━━━ Task data
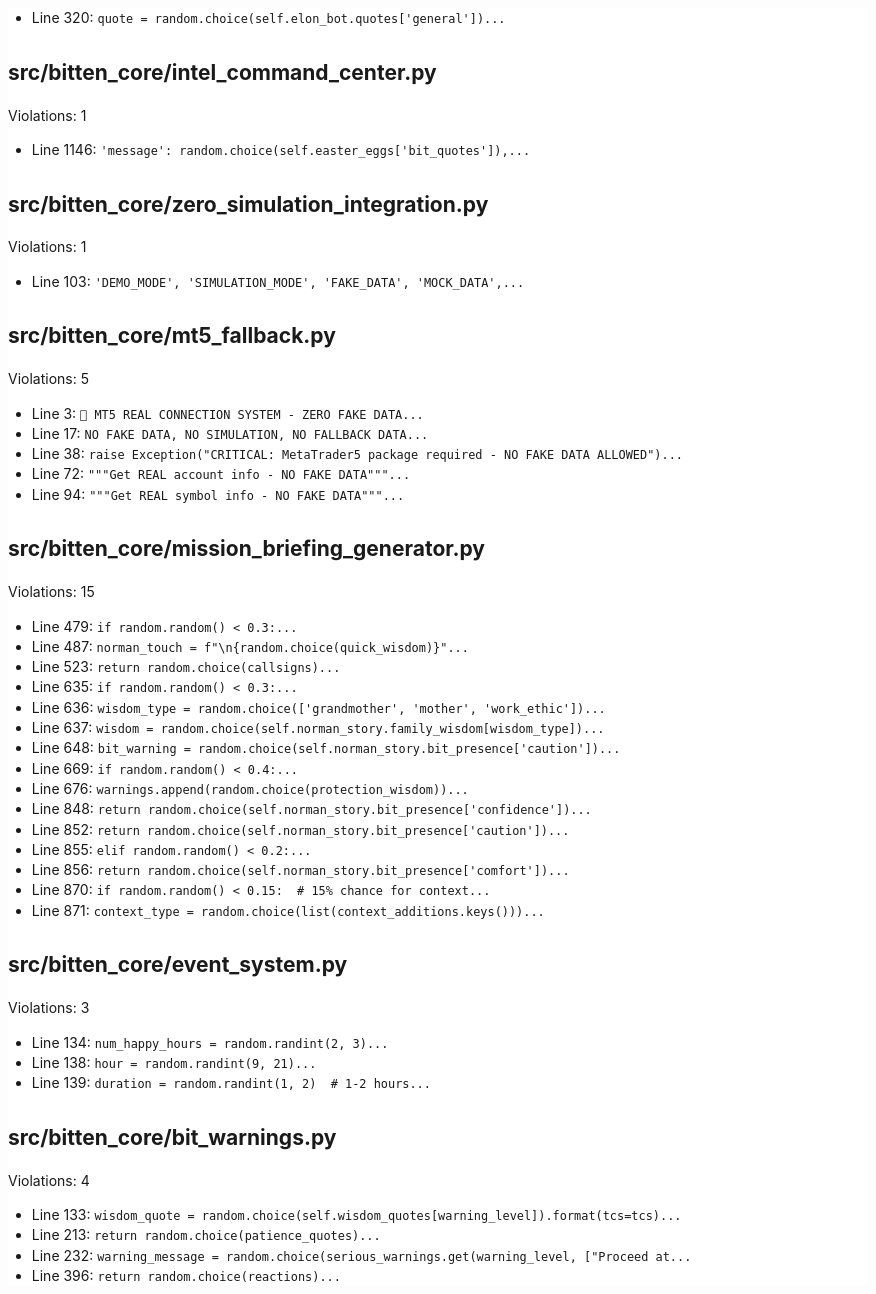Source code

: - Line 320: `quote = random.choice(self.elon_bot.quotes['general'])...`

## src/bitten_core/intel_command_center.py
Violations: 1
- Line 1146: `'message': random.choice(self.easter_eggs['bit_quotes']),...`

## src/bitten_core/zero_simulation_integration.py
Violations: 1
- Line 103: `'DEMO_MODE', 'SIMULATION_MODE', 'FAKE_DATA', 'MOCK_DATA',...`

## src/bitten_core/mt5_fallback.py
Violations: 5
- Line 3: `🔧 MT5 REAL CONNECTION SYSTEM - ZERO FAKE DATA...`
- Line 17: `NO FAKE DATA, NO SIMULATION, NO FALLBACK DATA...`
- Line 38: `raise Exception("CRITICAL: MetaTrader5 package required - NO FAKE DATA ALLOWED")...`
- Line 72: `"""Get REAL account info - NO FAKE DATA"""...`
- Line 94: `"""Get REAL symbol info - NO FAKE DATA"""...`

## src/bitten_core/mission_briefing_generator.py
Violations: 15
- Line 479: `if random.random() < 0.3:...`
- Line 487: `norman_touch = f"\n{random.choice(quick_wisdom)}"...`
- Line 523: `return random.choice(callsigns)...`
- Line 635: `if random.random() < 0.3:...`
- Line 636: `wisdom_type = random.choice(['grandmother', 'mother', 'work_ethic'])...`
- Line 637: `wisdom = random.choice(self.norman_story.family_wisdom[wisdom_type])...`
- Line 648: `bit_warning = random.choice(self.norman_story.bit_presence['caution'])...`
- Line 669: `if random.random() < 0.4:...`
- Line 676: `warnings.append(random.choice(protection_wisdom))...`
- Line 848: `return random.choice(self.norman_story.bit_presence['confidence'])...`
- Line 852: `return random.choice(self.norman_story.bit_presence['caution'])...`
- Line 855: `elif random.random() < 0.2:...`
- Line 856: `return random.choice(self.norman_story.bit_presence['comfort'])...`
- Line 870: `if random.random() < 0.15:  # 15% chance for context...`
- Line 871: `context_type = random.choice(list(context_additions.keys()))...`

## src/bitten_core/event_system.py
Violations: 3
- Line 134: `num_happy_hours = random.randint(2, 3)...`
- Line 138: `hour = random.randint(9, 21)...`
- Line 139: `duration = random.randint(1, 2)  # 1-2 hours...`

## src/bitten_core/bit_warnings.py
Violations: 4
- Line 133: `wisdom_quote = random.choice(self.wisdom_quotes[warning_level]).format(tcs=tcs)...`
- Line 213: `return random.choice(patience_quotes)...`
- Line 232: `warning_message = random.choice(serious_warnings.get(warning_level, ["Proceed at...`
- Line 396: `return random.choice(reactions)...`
━━━━━━
Task instructions - The records are to be retyped in full and exactly, with no image carried over.

Response area -
Source code

: - Line 320: `quote = random.choice(self.elon_bot.quotes['general'])...`

## src/bitten_core/intel_command_center.py
Violations: 1
- Line 1146: `'message': random.choice(self.easter_eggs['bit_quotes']),...`

## src/bitten_core/zero_simulation_integration.py
Violations: 1
- Line 103: `'DEMO_MODE', 'SIMULATION_MODE', 'FAKE_DATA', 'MOCK_DATA',...`

## src/bitten_core/mt5_fallback.py
Violations: 5
- Line 3: `🔧 MT5 REAL CONNECTION SYSTEM - ZERO FAKE DATA...`
- Line 17: `NO FAKE DATA, NO SIMULATION, NO FALLBACK DATA...`
- Line 38: `raise Exception("CRITICAL: MetaTrader5 package required - NO FAKE DATA ALLOWED")...`
- Line 72: `"""Get REAL account info - NO FAKE DATA"""...`
- Line 94: `"""Get REAL symbol info - NO FAKE DATA"""...`

## src/bitten_core/mission_briefing_generator.py
Violations: 15
- Line 479: `if random.random() < 0.3:...`
- Line 487: `norman_touch = f"\n{random.choice(quick_wisdom)}"...`
- Line 523: `return random.choice(callsigns)...`
- Line 635: `if random.random() < 0.3:...`
- Line 636: `wisdom_type = random.choice(['grandmother', 'mother', 'work_ethic'])...`
- Line 637: `wisdom = random.choice(self.norman_story.family_wisdom[wisdom_type])...`
- Line 648: `bit_warning = random.choice(self.norman_story.bit_presence['caution'])...`
- Line 669: `if random.random() < 0.4:...`
- Line 676: `warnings.append(random.choice(protection_wisdom))...`
- Line 848: `return random.choice(self.norman_story.bit_presence['confidence'])...`
- Line 852: `return random.choice(self.norman_story.bit_presence['caution'])...`
- Line 855: `elif random.random() < 0.2:...`
- Line 856: `return random.choice(self.norman_story.bit_presence['comfort'])...`
- Line 870: `if random.random() < 0.15:  # 15% chance for context...`
- Line 871: `context_type = random.choice(list(context_additions.keys()))...`

## src/bitten_core/event_system.py
Violations: 3
- Line 134: `num_happy_hours = random.randint(2, 3)...`
- Line 138: `hour = random.randint(9, 21)...`
- Line 139: `duration = random.randint(1, 2)  # 1-2 hours...`

## src/bitten_core/bit_warnings.py
Violations: 4
- Line 133: `wisdom_quote = random.choice(self.wisdom_quotes[warning_level]).format(tcs=tcs)...`
- Line 213: `return random.choice(patience_quotes)...`
- Line 232: `warning_message = random.choice(serious_warnings.get(warning_level, ["Proceed at...`
- Line 396: `return random.choice(reactions)...`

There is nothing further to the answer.